Die Pferdelords bieten detailreiche und spannende Abenteuer, in der die Völker mit ihrer jeweils eigenen Geschichte und Kultur zum Leben erweckt werden. Wem die tatsächlichen oder scheinbaren Wiederholungen von Beschreibungen in den Bänden auffallen, der wird feststellen, dass sie die Entwicklung der Völker und ihrer Siedlungen aufgreifen, denn bei den insgesamt zwölf Bänden handelt es sich um eine Chronologie. Im Lauf der Zeit entsteht aus dem Tauschhandel eine Währung, aus dem schlichten Signalfeuer ein kompliziertes optisches Instrument, man entdeckt das Schießpulver und die Dampfmaschine sowie schließlich sogar das Luftschiff.
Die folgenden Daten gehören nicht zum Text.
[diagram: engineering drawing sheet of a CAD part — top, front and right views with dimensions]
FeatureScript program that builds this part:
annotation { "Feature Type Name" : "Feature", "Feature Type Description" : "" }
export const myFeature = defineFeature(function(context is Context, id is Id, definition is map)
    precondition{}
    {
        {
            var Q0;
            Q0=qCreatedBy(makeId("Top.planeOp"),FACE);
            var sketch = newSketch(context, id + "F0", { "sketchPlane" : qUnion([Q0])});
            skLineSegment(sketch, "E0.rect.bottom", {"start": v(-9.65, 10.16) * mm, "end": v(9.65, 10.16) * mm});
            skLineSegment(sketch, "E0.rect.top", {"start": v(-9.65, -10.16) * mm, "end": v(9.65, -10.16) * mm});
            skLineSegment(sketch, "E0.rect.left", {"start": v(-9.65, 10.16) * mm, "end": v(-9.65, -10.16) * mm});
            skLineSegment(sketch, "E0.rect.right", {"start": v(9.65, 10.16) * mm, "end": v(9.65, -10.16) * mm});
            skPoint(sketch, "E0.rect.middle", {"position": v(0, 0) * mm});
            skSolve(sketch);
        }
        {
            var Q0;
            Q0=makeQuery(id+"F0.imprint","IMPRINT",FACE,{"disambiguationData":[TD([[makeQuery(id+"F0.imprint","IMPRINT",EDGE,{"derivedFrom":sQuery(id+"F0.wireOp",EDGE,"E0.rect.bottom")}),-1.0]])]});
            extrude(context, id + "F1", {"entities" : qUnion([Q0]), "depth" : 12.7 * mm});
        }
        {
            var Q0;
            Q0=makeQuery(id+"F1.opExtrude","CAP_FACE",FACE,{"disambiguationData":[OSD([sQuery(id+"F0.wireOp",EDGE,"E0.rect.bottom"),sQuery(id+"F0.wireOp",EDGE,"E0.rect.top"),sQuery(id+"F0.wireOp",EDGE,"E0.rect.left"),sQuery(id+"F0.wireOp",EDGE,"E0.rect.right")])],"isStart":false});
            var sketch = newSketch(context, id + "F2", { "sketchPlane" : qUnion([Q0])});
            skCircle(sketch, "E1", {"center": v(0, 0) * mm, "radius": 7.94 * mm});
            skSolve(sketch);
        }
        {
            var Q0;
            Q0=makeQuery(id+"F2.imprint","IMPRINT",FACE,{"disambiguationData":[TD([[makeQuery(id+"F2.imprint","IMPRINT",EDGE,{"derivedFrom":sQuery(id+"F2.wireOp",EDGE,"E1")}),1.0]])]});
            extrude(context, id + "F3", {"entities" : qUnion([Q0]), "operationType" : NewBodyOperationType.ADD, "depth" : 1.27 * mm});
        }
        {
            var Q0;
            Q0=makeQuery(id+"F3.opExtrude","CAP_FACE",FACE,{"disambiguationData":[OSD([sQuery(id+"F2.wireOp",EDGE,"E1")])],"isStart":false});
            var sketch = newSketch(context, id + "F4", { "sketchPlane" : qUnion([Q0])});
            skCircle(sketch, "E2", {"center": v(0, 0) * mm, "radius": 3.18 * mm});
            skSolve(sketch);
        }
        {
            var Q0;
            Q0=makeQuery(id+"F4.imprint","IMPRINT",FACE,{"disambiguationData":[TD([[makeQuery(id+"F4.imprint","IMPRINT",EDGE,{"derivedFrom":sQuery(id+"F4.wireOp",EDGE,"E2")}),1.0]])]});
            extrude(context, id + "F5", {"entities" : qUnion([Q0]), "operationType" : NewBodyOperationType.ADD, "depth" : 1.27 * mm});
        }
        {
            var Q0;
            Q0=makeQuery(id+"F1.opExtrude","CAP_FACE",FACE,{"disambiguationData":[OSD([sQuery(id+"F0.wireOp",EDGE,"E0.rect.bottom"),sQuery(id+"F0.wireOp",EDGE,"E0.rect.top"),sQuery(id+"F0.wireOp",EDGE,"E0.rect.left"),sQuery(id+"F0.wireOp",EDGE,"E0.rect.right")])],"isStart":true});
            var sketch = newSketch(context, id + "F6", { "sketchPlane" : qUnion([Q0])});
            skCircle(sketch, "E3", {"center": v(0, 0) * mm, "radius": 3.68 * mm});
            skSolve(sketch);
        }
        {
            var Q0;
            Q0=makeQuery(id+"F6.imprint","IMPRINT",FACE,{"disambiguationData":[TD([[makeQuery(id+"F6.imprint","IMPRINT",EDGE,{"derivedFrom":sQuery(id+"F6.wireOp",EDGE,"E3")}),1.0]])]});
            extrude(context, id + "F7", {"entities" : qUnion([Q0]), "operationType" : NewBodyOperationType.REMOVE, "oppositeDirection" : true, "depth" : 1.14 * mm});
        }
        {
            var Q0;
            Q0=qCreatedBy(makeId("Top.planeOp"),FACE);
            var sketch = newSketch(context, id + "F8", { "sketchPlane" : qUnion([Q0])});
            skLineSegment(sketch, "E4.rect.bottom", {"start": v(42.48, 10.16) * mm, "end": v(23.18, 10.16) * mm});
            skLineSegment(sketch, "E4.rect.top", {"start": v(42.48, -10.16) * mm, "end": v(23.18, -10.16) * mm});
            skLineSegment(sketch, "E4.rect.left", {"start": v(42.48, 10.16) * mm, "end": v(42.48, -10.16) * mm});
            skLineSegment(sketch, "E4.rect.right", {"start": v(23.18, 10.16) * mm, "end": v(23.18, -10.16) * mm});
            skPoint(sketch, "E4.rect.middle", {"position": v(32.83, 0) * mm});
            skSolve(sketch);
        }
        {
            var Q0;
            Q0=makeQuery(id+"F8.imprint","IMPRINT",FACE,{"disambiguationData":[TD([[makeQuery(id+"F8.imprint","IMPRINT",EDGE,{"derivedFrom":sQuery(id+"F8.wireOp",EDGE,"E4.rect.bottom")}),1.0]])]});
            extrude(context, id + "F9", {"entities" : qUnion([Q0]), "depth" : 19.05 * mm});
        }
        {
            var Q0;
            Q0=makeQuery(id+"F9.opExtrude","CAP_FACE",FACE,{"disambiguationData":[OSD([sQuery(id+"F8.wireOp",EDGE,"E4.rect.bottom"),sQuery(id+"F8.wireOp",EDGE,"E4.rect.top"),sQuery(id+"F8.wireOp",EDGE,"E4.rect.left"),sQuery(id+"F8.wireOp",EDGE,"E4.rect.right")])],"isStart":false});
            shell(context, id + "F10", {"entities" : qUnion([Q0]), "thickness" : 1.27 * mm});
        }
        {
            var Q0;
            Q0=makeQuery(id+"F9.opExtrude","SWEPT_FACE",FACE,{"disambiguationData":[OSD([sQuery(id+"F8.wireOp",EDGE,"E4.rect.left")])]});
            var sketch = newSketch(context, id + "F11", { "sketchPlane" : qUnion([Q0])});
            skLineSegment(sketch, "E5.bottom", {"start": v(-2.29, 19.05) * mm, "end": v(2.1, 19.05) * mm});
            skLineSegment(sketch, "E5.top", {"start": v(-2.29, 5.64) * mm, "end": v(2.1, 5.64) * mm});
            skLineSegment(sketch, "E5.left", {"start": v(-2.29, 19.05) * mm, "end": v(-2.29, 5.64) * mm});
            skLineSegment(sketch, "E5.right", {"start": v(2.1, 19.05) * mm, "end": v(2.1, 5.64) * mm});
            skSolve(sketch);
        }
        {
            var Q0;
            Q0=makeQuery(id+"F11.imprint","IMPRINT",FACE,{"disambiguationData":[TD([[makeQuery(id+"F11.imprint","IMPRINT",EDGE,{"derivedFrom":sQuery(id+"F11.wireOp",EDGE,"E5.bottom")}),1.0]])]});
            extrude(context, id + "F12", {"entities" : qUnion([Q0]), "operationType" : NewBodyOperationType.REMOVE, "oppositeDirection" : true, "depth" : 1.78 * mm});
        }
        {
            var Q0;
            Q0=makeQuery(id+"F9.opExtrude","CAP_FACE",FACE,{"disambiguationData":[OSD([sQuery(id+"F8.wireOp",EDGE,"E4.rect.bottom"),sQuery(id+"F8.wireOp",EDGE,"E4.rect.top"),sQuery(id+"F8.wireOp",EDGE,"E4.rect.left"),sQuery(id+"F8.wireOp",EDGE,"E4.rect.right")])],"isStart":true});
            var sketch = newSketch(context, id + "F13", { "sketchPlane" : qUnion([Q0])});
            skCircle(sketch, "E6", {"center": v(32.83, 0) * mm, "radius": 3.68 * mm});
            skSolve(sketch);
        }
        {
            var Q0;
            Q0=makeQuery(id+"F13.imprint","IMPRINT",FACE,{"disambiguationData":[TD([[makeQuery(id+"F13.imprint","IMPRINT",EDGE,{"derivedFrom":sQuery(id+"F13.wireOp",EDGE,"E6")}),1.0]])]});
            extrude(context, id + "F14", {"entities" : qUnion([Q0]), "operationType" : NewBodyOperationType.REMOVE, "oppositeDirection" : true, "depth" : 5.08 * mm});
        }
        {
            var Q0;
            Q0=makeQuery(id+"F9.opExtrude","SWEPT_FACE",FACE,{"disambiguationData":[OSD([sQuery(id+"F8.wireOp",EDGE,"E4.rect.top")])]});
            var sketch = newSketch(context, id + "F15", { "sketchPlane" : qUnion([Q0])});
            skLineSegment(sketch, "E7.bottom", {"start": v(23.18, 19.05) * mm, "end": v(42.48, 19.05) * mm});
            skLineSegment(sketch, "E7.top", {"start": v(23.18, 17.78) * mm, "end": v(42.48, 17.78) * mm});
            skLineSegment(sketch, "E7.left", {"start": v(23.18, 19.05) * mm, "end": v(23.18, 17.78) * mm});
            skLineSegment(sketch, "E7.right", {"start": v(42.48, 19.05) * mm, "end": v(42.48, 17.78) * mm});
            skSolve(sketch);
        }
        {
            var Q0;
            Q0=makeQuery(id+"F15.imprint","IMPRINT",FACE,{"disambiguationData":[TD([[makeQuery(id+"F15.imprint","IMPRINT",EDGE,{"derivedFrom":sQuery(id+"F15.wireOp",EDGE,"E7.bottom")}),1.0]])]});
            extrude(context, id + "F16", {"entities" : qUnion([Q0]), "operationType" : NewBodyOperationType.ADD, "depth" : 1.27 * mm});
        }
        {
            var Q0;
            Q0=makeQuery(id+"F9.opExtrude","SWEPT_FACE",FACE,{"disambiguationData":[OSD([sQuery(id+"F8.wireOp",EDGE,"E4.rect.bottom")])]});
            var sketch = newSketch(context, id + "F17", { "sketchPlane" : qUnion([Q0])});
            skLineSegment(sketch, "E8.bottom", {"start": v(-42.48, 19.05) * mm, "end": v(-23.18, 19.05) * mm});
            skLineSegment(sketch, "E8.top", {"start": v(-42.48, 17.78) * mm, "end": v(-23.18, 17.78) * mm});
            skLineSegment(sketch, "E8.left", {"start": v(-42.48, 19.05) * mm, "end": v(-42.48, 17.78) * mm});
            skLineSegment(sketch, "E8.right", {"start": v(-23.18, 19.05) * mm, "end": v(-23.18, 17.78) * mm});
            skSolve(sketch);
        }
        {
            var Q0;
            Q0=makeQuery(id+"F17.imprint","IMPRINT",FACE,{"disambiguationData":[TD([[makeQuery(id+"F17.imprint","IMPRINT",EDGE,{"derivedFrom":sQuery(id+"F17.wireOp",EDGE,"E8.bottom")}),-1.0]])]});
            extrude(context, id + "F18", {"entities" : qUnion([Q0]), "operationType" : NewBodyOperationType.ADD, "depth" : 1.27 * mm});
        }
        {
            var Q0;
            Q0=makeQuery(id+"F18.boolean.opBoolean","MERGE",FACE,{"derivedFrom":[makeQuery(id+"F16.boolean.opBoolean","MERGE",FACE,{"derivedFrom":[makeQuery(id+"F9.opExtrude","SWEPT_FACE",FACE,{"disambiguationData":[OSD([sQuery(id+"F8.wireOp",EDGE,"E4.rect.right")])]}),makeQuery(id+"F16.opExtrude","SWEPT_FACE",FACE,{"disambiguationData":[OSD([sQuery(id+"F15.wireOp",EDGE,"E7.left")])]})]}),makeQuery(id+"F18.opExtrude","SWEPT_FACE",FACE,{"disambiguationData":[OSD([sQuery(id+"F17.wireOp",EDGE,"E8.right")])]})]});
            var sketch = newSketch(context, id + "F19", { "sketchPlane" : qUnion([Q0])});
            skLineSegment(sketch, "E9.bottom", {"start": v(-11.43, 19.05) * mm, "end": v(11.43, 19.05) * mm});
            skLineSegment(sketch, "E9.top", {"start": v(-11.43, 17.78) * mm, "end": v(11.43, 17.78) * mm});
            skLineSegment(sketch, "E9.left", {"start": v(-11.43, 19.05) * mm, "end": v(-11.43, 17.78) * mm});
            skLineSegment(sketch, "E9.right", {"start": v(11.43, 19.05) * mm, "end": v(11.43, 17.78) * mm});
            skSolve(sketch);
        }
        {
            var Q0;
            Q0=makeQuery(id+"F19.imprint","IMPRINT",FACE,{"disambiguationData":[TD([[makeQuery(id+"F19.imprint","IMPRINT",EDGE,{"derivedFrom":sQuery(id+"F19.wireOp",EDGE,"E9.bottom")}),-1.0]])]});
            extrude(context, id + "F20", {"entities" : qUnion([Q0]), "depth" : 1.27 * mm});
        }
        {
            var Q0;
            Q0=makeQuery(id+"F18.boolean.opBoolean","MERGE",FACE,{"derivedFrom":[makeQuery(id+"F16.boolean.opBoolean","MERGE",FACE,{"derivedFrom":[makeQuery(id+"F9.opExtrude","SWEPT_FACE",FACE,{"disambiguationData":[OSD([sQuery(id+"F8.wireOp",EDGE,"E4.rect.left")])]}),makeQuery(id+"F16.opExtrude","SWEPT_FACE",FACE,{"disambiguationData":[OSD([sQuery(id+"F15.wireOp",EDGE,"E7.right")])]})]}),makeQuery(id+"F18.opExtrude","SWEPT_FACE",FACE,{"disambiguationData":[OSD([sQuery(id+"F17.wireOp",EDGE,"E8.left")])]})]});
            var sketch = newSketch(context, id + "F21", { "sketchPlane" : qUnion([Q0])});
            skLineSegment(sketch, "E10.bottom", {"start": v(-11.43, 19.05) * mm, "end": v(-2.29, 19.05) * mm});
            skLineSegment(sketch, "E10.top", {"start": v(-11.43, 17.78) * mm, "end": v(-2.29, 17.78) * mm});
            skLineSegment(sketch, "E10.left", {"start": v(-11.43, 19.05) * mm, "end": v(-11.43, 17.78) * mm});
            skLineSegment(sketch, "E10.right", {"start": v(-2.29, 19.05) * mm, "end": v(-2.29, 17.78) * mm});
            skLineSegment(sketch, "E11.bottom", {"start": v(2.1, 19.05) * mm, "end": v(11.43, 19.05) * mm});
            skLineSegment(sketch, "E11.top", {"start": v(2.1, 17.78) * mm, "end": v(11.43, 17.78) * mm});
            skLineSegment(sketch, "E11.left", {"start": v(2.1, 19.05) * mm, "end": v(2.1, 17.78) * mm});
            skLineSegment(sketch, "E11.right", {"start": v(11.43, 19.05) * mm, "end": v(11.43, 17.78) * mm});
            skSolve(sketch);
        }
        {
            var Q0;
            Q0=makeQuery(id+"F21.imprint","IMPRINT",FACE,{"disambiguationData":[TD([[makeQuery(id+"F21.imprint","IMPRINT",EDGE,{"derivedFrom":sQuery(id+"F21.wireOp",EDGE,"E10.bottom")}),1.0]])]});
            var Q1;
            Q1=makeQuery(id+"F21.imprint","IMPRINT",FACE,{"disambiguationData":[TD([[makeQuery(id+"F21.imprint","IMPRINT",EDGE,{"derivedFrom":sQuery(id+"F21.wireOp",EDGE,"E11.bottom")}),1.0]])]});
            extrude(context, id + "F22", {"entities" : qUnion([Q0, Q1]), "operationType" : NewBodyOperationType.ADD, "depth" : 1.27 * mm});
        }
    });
Man begleitet den Knaben Nedeam, der schon bald als Schwertmann und Reiter und schließlich sogar als Pferdefürst an der Seite seiner Freunde steht. Man begleitet den ehrenhaften Orkkrieger Fangschlag und auch dessen hinterlistigen Gegenspieler Einohr.
Meine Leser begegnen alten und neuen Völkern, doch selbst jenen, die man zu kennen glaubt, gewinne ich manche neue Seite ab.
Es erwartet Sie also eine spannende Saga um mein Pferdevolk und seine Freunde und Feinde.
Die Pferdelords-Reihe:
Pferdelords 01 – Der Sturm der Orks
Pferdelords 02 – Die Kristallstadt der Zwerge
Pferdelords 03 – Die Barbaren des Dünenlandes
Pferdelords 04 – Das verborgene Haus der Elfen
Pferdelords 05 – Die Korsaren von Um´briel
Pferdelords 06 – Die Paladine der toten Stadt
Pferdelords 07 – Das vergangene Reich von Jalanne
Pferdelords 08 – Das Volk der Lederschwingen
Pferdelords 09 – Die Nachtläufer des Todes
Pferdelords 10 – Die Bruderschaft des Kreuzes
Pferdelords 11 – Die Schmieden von Rumak
Pferdelords 12 – Der Ritt zu den goldenen Wolken
Mein Dank gilt dem Verlag WELTBILD, der es mir ermöglichte, die von ihm lektorierten Manuskripte für die weiteren Veröffentlichungen als e-Book zu verwenden und so dazu beitrug, dass diese Serie weiterhin im Handel erhältlich ist.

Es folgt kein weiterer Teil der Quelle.